1 School of Computer Science, Cardiff University, 5 The Parade, Cardiff CF24 3AA, UK
2 School of Biological Sciences, University of Southampton, Bassett Crescent East, Southampton SO16 7PX, UK
3 School of Plant Sciences, The University of Reading, Whiteknights, PO Box 221, Reading, RG6 6AS, UK
Other talks in this meeting describe the weaving of species and specimen-based information services into work-flows to achieve more complex analyses. Also, the unreliability inherent in the use of species names referring to changing taxonomic concepts of species is addressed by standards and databases for recording these concepts. In this talk, we focus on services that attempt to increase the reliability of assembly and use of such biodiversity information systems, by seeking to identify and help resolve conflicts in taxonomic concepts.
We are developing a software application (“Litchi”) which checks a taxonomic database treatment against a set of rules for internal consistency, thus assisting contributors and editors to maintain data quality. As a set of services, it can be relatively easily integrated into larger systems. It is already flexible enough to allow further uses.
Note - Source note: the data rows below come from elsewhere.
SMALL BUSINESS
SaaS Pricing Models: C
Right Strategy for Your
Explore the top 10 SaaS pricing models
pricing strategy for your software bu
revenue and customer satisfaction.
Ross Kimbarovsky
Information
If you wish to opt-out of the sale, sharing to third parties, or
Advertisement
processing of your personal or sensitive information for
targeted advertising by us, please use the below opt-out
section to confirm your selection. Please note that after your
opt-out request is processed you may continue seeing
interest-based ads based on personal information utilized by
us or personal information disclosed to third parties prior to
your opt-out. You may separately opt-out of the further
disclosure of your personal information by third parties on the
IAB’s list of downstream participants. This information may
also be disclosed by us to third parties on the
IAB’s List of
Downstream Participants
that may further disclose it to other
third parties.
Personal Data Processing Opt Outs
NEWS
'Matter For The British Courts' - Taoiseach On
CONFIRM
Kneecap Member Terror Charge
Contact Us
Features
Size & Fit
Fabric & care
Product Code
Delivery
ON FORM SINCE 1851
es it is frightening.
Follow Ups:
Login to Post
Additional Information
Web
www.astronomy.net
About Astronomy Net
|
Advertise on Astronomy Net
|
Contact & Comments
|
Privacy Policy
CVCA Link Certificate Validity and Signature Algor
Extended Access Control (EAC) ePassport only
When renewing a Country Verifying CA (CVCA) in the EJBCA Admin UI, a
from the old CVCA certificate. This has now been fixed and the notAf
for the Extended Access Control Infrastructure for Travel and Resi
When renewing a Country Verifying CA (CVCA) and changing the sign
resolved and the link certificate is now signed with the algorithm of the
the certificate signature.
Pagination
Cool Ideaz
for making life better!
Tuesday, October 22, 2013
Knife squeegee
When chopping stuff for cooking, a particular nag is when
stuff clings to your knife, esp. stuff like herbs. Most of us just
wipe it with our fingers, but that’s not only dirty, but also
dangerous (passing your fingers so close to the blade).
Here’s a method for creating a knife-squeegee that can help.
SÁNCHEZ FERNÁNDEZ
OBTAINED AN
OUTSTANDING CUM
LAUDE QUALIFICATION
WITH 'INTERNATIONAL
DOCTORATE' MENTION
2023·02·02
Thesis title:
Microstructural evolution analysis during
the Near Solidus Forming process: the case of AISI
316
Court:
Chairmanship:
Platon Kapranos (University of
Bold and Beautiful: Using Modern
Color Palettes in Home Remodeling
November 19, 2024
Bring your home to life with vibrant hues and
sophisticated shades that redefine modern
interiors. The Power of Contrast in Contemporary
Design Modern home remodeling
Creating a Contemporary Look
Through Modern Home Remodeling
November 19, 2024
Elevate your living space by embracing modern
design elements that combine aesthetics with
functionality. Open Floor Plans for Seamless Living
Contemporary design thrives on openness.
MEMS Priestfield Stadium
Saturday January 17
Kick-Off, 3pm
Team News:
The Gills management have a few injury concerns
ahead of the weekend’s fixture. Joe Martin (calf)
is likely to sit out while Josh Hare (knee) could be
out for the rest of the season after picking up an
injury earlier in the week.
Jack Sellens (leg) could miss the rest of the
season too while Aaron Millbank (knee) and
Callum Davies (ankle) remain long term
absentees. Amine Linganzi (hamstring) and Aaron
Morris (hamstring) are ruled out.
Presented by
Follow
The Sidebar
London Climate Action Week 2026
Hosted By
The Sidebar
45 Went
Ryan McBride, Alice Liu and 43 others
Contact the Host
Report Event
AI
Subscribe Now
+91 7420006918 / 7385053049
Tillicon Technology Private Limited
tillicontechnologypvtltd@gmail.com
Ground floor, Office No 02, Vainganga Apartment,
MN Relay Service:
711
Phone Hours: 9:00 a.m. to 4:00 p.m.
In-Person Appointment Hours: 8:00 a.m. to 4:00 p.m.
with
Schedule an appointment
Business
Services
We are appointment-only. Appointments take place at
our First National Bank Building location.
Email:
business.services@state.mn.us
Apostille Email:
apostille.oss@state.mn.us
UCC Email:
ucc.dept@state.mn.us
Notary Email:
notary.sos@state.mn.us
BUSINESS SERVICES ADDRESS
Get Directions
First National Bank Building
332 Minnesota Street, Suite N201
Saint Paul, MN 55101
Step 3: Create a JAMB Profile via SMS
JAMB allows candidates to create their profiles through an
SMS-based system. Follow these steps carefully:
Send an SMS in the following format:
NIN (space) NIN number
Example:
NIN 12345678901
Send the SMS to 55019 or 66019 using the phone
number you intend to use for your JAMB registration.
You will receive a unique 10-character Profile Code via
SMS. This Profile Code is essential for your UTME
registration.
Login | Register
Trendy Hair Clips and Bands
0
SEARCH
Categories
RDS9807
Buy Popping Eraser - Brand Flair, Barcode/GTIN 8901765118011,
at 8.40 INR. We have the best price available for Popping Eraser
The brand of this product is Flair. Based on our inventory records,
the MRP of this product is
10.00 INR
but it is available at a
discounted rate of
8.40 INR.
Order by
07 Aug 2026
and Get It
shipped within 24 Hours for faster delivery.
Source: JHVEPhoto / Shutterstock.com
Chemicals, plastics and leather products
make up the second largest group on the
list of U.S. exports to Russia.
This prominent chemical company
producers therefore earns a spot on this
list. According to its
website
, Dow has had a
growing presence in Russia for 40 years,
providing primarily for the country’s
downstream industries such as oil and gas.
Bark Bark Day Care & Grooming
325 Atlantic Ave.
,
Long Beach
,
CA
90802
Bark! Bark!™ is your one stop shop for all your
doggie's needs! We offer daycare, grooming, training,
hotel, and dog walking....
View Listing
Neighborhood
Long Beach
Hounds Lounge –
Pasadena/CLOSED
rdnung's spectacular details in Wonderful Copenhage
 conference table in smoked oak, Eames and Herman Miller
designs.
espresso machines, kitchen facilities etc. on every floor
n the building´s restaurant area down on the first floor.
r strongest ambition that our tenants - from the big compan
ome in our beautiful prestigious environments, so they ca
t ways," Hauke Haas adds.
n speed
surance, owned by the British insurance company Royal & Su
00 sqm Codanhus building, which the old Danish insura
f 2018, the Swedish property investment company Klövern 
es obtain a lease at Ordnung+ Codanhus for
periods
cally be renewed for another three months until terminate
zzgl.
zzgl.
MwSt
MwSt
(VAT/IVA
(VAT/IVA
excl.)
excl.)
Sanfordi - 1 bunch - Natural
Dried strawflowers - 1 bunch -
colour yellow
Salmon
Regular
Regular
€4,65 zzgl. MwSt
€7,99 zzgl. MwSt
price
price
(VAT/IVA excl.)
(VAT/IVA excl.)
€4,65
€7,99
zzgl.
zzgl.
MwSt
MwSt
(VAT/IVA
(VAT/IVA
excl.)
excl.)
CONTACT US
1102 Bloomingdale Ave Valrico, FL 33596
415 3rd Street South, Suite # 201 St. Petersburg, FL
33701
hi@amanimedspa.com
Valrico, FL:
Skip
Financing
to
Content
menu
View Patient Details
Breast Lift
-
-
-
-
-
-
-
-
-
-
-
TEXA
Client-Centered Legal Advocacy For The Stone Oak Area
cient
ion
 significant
It can check two treatments for “taxonomic conflicts”, where the same species can be detected as being treated differently. Users, who may not be professional taxonomists, need to be alerted to existence of such discrepancies. Litchi provides a means to manage these relationships when users wish to manipulate information associated with the treatments. It summarises the overlaps and conflicts by means of a “cross-map” which, after possible manual improvement, describes how each taxon in one treatment corresponds to the taxa in another. Thus a user can be assisted to navigate from a taxon in one treatment to the corresponding taxon or taxa in another treatment, despite possible differences in their names.
This “taxonomic intelligence” can be used in other ways. Scientists requiring a report or analysis combining data from more than one treatment can have this combined data set assembled with more confidence in its integrity. Non-specialist users can be enlightened as to the reasons why these differences have arisen, hopefully reducing their frustration with apparently arcane taxonomic practices.
We discuss ways in which the intelligence of Litchi can be improved and its areas of applicability broadened, for example by considering taxonomic hierarchies and non-taxonomic ontologies for other data domains.